Ian wandered around the room exploring. Five professional heads turned to watch him. He admired his reflection in a mirror, and then went through a succession of toys, which he picked up and fiddled with, then chucked because they held no interest for him. With Ian thus occupied, the team asked us questions. I had taken my books to Browns’ with me, the relevant pages marked so I wouldn’t forget anything. I read out certain passages, and Neil and I explained their relevance in terms of Ian’s behaviour. Occasionally Ian came back to me and I played with him to keep him happy, throwing him in the air and lifting him onto my shoulder, a game we had shared many times and which always brought delightful chuckles from him.
We were there for about an hour and then it was time to leave. Ian, now settled in this new place, didn’t want to go and became distressed when we had to insist. Embarrassed but determined, we manoeuvred him out of the building.
Back in the car, Neil and I breathed a huge sigh of relief just to be away from that room. We were both quite shaken by our reactions to the school and sat quietly in the car for a long time, just holding hands.

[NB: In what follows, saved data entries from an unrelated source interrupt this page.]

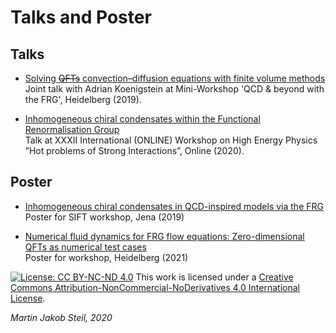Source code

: # Talks and Poster

## Talks
* [Solving ~~QFTs~~ convection–diffusion equations with finite volume methods](../talks/20190717-KT-Heidelberg_handout.pdf)<br/>
Joint talk with Adrian Koenigstein at Mini-Workshop 'QCD & beyond with the FRG', Heidelberg (2019).

* [Inhomogeneous chiral condensates within the Functional Renormalisation Group](../talks/20201111_HPSI_handout.pdf)<br/>
Talk at XXXII International (ONLINE) Workshop on High Energy Physics ”Hot problems of Strong Interactions”, Online (2020).


## Poster
* [Inhomogeneous chiral condensates in QCD-inspired models via the FRG](../poster/20191105-SIFT_Workshop_Jena.pdf)<br/>
Poster for SIFT workshop, Jena (2019)


* [Numerical fluid dynamics for FRG flow equations: Zero-dimensional QFTs as numerical test cases](../poster/20210715-QMBS_Workshop_Heidelberg.pdf)<br/>
Poster for workshop, Heidelberg (2021)

[![License: CC BY-NC-ND 4.0](https://i.creativecommons.org/l/by-nc-nd/4.0/80x15.png)](http://creativecommons.org/licenses/by-nc-nd/4.0/)
This work is licensed under a [Creative Commons Attribution-NonCommercial-NoDerivatives 4.0 International License](http://creativecommons.org/licenses/by-nc-nd/4.0/).

<i>Martin Jakob Steil, 2020</i>

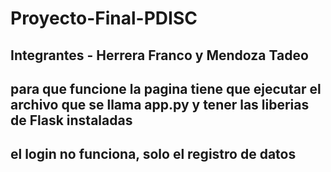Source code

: # Proyecto-Final-PDISC
## Integrantes - Herrera Franco y Mendoza Tadeo
## para que funcione la pagina tiene que ejecutar el archivo que se llama app.py y tener las liberias de Flask instaladas
## el login no funciona, solo el registro de datos
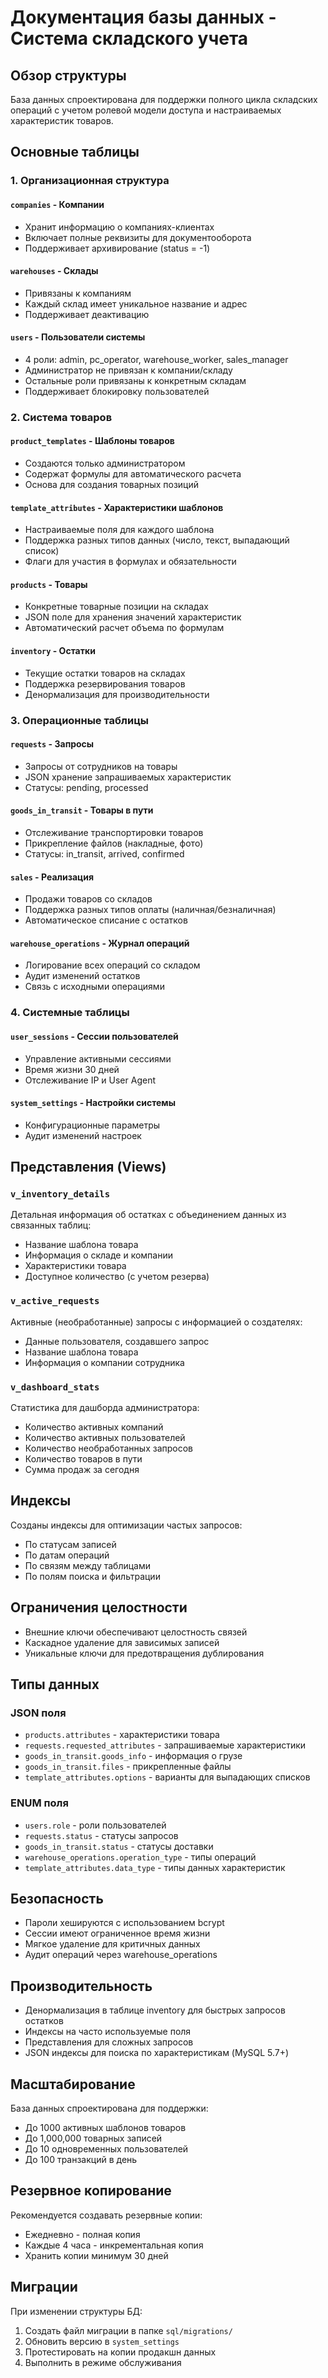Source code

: # Документация базы данных - Система складского учета

## Обзор структуры

База данных спроектирована для поддержки полного цикла складских операций с учетом ролевой модели доступа и настраиваемых характеристик товаров.

## Основные таблицы

### 1. Организационная структура

#### `companies` - Компании
- Хранит информацию о компаниях-клиентах
- Включает полные реквизиты для документооборота
- Поддерживает архивирование (status = -1)

#### `warehouses` - Склады
- Привязаны к компаниям
- Каждый склад имеет уникальное название и адрес
- Поддерживает деактивацию

#### `users` - Пользователи системы
- 4 роли: admin, pc_operator, warehouse_worker, sales_manager
- Администратор не привязан к компании/складу
- Остальные роли привязаны к конкретным складам
- Поддерживает блокировку пользователей

### 2. Система товаров

#### `product_templates` - Шаблоны товаров
- Создаются только администратором
- Содержат формулы для автоматического расчета
- Основа для создания товарных позиций

#### `template_attributes` - Характеристики шаблонов
- Настраиваемые поля для каждого шаблона
- Поддержка разных типов данных (число, текст, выпадающий список)
- Флаги для участия в формулах и обязательности

#### `products` - Товары
- Конкретные товарные позиции на складах
- JSON поле для хранения значений характеристик
- Автоматический расчет объема по формулам

#### `inventory` - Остатки
- Текущие остатки товаров на складах
- Поддержка резервирования товаров
- Денормализация для производительности

### 3. Операционные таблицы

#### `requests` - Запросы
- Запросы от сотрудников на товары
- JSON хранение запрашиваемых характеристик
- Статусы: pending, processed

#### `goods_in_transit` - Товары в пути
- Отслеживание транспортировки товаров
- Прикрепление файлов (накладные, фото)
- Статусы: in_transit, arrived, confirmed

#### `sales` - Реализация
- Продажи товаров со складов
- Поддержка разных типов оплаты (наличная/безналичная)
- Автоматическое списание с остатков

#### `warehouse_operations` - Журнал операций
- Логирование всех операций со складом
- Аудит изменений остатков
- Связь с исходными операциями

### 4. Системные таблицы

#### `user_sessions` - Сессии пользователей
- Управление активными сессиями
- Время жизни 30 дней
- Отслеживание IP и User Agent

#### `system_settings` - Настройки системы
- Конфигурационные параметры
- Аудит изменений настроек

## Представления (Views)

### `v_inventory_details`
Детальная информация об остатках с объединением данных из связанных таблиц:
- Название шаблона товара
- Информация о складе и компании
- Характеристики товара
- Доступное количество (с учетом резерва)

### `v_active_requests`
Активные (необработанные) запросы с информацией о создателях:
- Данные пользователя, создавшего запрос
- Название шаблона товара
- Информация о компании сотрудника

### `v_dashboard_stats`
Статистика для дашборда администратора:
- Количество активных компаний
- Количество активных пользователей
- Количество необработанных запросов
- Количество товаров в пути
- Сумма продаж за сегодня

## Индексы

Созданы индексы для оптимизации частых запросов:
- По статусам записей
- По датам операций
- По связям между таблицами
- По полям поиска и фильтрации

## Ограничения целостности

- Внешние ключи обеспечивают целостность связей
- Каскадное удаление для зависимых записей
- Уникальные ключи для предотвращения дублирования

## Типы данных

### JSON поля
- `products.attributes` - характеристики товара
- `requests.requested_attributes` - запрашиваемые характеристики
- `goods_in_transit.goods_info` - информация о грузе
- `goods_in_transit.files` - прикрепленные файлы
- `template_attributes.options` - варианты для выпадающих списков

### ENUM поля
- `users.role` - роли пользователей
- `requests.status` - статусы запросов
- `goods_in_transit.status` - статусы доставки
- `warehouse_operations.operation_type` - типы операций
- `template_attributes.data_type` - типы данных характеристик

## Безопасность

- Пароли хешируются с использованием bcrypt
- Сессии имеют ограниченное время жизни
- Мягкое удаление для критичных данных
- Аудит операций через warehouse_operations

## Производительность

- Денормализация в таблице inventory для быстрых запросов остатков
- Индексы на часто используемые поля
- Представления для сложных запросов
- JSON индексы для поиска по характеристикам (MySQL 5.7+)

## Масштабирование

База данных спроектирована для поддержки:
- До 1000 активных шаблонов товаров
- До 1,000,000 товарных записей
- До 10 одновременных пользователей
- До 100 транзакций в день

## Резервное копирование

Рекомендуется создавать резервные копии:
- Ежедневно - полная копия
- Каждые 4 часа - инкрементальная копия
- Хранить копии минимум 30 дней

## Миграции

При изменении структуры БД:
1. Создать файл миграции в папке `sql/migrations/`
2. Обновить версию в `system_settings`
3. Протестировать на копии продакшн данных
4. Выполнить в режиме обслуживания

After the meeting at Browns’, we met with a Psychiatrist who seemed happy to confirm what we already knew, and the next day we met with the genetics specialist who agreed that there didn’t seem to be any physical features which suggested a genetic abnormality. He was happy not to take the matter any further.
Having done the rounds of meetings, that appeared to be that. No one came forward with any bright ideas; no one offered help; no one seemed to know what we should do next. We found ourselves sitting at home staring at that big empty hole called The Rest of Ian’s Life, floundering.

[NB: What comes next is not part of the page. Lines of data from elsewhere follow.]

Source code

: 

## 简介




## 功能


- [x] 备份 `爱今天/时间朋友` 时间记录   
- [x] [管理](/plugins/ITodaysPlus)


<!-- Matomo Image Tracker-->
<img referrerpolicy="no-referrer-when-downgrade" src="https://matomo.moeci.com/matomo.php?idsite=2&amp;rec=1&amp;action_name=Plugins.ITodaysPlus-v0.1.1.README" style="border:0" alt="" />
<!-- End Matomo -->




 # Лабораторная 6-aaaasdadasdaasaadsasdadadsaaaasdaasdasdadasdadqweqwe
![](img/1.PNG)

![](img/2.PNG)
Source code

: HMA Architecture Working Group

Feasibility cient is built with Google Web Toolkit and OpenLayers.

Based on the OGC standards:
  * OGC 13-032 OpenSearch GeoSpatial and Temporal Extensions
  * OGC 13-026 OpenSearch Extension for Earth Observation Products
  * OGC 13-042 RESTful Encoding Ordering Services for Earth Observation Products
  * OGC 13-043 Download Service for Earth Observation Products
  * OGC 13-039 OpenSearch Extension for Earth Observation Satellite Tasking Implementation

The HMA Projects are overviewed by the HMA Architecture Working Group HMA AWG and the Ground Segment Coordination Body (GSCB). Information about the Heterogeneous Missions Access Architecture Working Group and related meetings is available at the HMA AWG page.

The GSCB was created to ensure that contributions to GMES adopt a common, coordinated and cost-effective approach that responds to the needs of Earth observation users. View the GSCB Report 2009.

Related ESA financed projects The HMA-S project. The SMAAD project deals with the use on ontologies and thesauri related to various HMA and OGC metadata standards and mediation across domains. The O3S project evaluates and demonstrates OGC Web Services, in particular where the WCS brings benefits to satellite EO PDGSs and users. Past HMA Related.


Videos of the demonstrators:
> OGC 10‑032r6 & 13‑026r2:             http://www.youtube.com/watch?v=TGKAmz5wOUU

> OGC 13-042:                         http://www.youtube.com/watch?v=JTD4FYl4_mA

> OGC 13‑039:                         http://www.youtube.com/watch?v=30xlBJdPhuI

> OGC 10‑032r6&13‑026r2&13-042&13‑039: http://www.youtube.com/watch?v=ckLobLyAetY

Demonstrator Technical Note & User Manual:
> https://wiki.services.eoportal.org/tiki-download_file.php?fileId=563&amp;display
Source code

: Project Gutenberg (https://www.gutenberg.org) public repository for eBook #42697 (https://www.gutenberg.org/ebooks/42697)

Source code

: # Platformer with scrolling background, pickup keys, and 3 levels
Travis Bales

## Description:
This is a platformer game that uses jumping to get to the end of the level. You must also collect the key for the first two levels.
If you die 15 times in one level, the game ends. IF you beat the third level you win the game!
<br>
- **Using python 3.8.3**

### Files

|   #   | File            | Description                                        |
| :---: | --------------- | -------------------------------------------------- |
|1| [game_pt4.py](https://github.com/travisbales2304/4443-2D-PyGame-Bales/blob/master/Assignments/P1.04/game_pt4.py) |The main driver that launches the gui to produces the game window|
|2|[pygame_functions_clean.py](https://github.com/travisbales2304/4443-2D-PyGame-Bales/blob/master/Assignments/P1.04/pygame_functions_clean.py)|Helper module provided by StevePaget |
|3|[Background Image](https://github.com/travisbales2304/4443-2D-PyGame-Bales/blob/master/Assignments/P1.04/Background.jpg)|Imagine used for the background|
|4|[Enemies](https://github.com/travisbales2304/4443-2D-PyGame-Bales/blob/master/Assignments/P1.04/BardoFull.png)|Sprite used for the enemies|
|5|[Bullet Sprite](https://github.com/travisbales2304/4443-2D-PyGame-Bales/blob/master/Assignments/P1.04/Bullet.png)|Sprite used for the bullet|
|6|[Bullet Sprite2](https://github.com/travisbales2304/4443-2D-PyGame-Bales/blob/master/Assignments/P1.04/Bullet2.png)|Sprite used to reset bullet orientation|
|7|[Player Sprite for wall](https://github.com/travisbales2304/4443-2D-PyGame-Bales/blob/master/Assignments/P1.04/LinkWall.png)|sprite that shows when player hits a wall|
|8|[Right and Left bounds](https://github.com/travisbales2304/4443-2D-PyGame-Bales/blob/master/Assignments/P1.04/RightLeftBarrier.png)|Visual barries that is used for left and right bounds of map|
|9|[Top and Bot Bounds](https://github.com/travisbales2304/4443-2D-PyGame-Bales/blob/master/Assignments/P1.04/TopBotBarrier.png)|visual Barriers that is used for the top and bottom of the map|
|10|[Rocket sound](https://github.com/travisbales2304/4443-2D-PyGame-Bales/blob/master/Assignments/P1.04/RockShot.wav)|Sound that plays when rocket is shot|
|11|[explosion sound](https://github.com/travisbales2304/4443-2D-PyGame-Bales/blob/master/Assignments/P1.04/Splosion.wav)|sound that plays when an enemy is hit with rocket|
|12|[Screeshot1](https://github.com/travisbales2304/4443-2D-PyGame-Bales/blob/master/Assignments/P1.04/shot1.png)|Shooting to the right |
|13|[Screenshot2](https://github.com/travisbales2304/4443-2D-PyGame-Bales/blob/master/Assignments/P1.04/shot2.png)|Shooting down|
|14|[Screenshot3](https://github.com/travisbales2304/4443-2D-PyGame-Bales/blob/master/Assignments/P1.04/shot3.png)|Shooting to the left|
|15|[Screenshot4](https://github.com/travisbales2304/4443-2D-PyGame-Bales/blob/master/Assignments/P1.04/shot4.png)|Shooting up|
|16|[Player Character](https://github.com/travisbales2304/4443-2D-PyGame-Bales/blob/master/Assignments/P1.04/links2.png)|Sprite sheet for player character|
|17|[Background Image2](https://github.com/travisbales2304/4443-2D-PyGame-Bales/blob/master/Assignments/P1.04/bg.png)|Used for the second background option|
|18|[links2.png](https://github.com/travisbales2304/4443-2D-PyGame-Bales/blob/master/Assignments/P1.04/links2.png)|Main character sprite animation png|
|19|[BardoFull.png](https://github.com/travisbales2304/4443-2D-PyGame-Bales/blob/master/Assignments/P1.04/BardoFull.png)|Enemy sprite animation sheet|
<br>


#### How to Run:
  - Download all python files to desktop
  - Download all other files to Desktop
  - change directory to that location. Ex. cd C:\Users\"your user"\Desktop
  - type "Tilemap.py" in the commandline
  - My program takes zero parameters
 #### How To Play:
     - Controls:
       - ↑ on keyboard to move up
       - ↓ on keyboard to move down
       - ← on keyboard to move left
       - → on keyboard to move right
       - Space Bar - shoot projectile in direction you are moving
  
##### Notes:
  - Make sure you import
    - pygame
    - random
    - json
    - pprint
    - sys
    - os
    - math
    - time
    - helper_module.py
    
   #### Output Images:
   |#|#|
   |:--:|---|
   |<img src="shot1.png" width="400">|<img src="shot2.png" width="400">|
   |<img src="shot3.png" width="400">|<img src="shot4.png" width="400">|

Weeks went by. Nothing changed.
Then I came across Catherine Maurice’s book, Let Me Hear Your Voice, in a nearby bookshop. It was expensive and after a brief glance I had put it back on the shelf. I browsed around the shop, went back to the book, picked it up, and looked at it again. Somehow I knew this was the book we needed. I decided to buy it.
It was only after I had read it from cover to cover that the enormity of what we faced really sank in. Alone in the spare room with the finished book in my hands, the numbness I had been feeling deserted me and I howled silently, tears pouring down my face.
“My son is autistic … my son is autistic … my son is autistic…”
I couldn’t stop the words ricocheting inside my head.
On and on I cried, alone in that room, until my fighting spirit reasserted itself. I may have been wounded but I was not defeated, and the message contained in the book I had just finished was truly inspiring. Here was a woman who had fought the fight, and recorded the process and her thoughts and feelings. It was an amazing book and hugely encouraging. When I emerged from the spare room I said to Neil, “You have to read this. Now.”
He read the book in one sitting, and then we sat down together and discussed how we were going to do what we now knew we had to.
Within the written report from The Browns’ School there had been one sentence, which stood out from the rest of the report. It had been written by the special needs class teacher, and said, “I suspect Ian has the potential to learn.”
This one single sentence was what we clung to, because we believed it absolutely.